Councilor Vincent Saddleback:
Vincent Saddleback: Hello, I’m Vinny Saddleback, Councilor, CCP Chairman. [Talks Cree].
I just want to give Creator thanks and for you all coming here. There’s so many things happening and so many things going through my head right now. I’m just thinking at the moment that when the Elders reminded us not to take anything for granted, to not take life for granted, also Mother Earth, our water and waste water. Not to take any of these for granted and to respect them. We we’re told that by the Elders when we start a project or any type of ceremony to lift the pipe first. That’s what we had did. To
set an example for our children. I’m also just recalling to that the Elders had shared with us that it’s not about us in the moment and in a way it is. What we were told was to think about the future. To think about the community, to think about the unborn babies in the future. This project will definitely help build a healthy environment for our community and our children in the future. This is a good way for us to set an example. I just want
to give thanks on so many levels.
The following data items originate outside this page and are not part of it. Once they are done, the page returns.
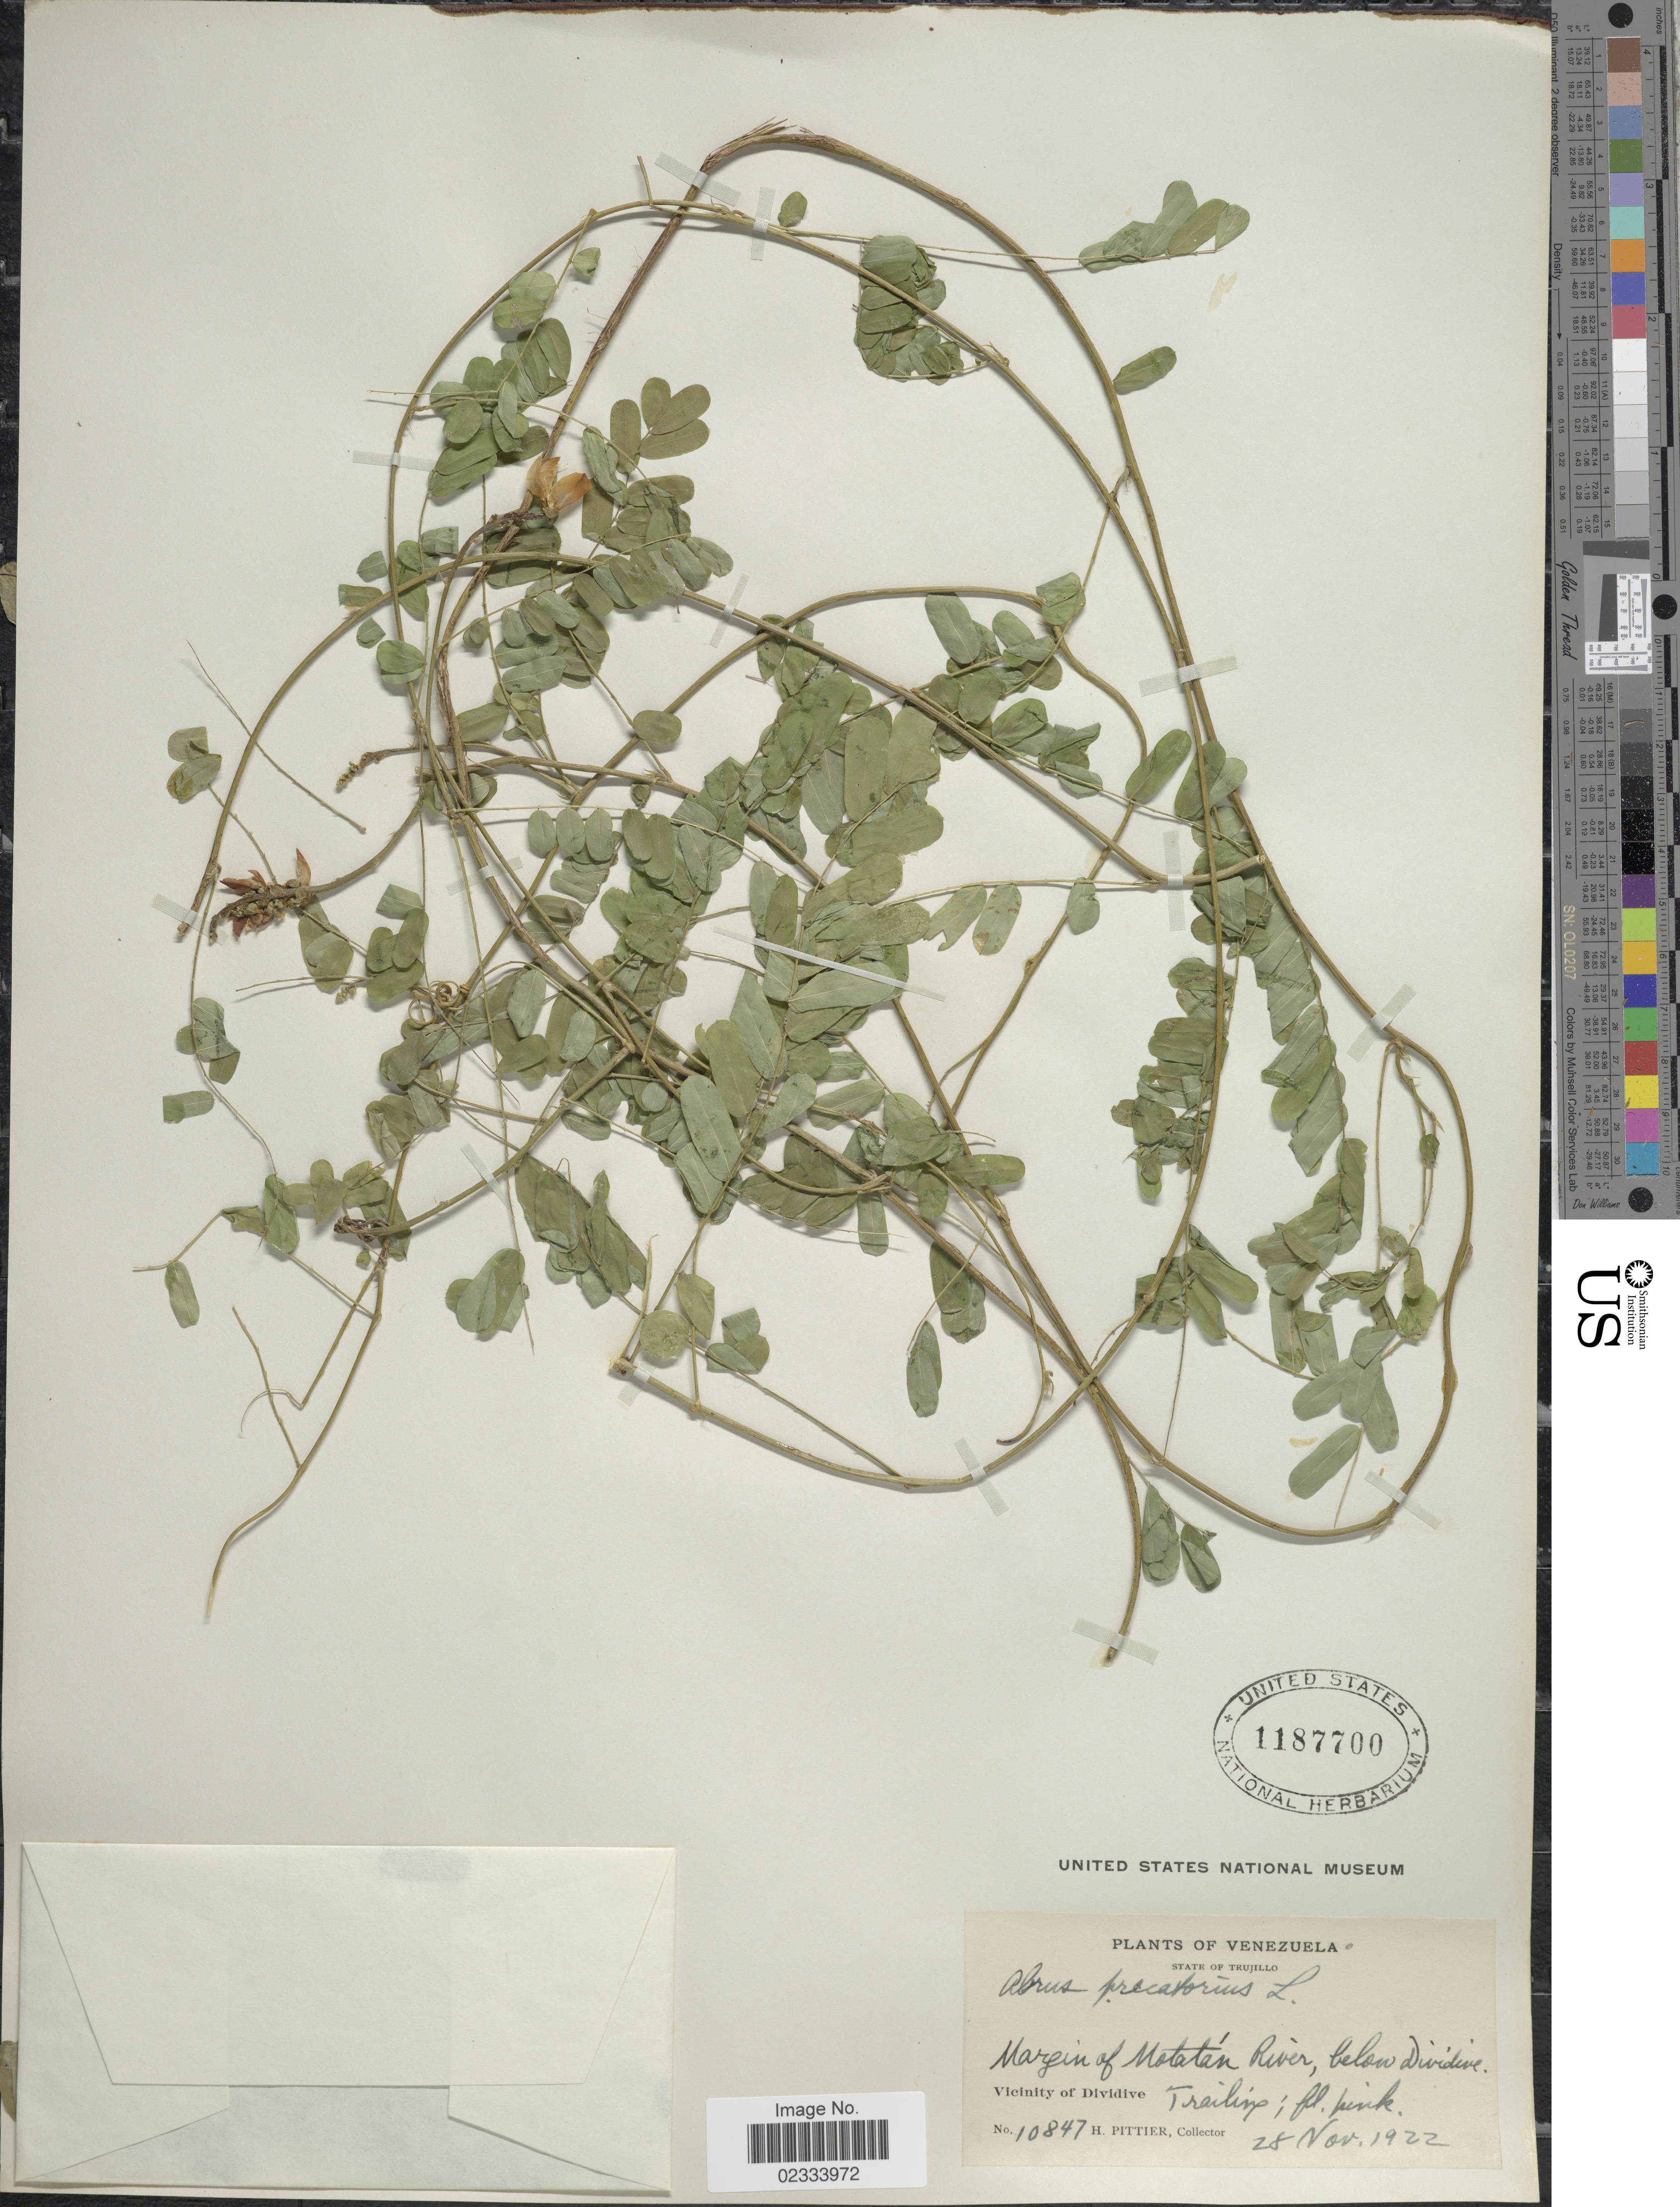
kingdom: Plantae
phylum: Tracheophyta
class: Magnoliopsida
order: Fabales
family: Fabaceae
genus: Abrus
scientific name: Abrus precatorius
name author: L.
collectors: H. F. Pittier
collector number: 10847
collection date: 1922-11-28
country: Venezuela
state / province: Trujillo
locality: Margin of otatan River, below Dividive, vicinity of Dividive, Trailing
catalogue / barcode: US 1187700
We were told to work together and like the leader said here, we’re all here on different levels. I would like to thank my fellow Councilors, my CCP board, the Chiefs, the dignitaries for coming here, the Elders for lifting the pipe for us but most importantly I would like to thank the people. It was the people who brought this to our attention. It’s the people who come to us, and it’s the people who gave us the feedback. This is what this is for. I want to thank the people for making us aware and bringing this to our attention. I want to thank the past leaders, the past board members who had worked on this. It doesn’t happen overnight. It’s the biggest project in First Nations history.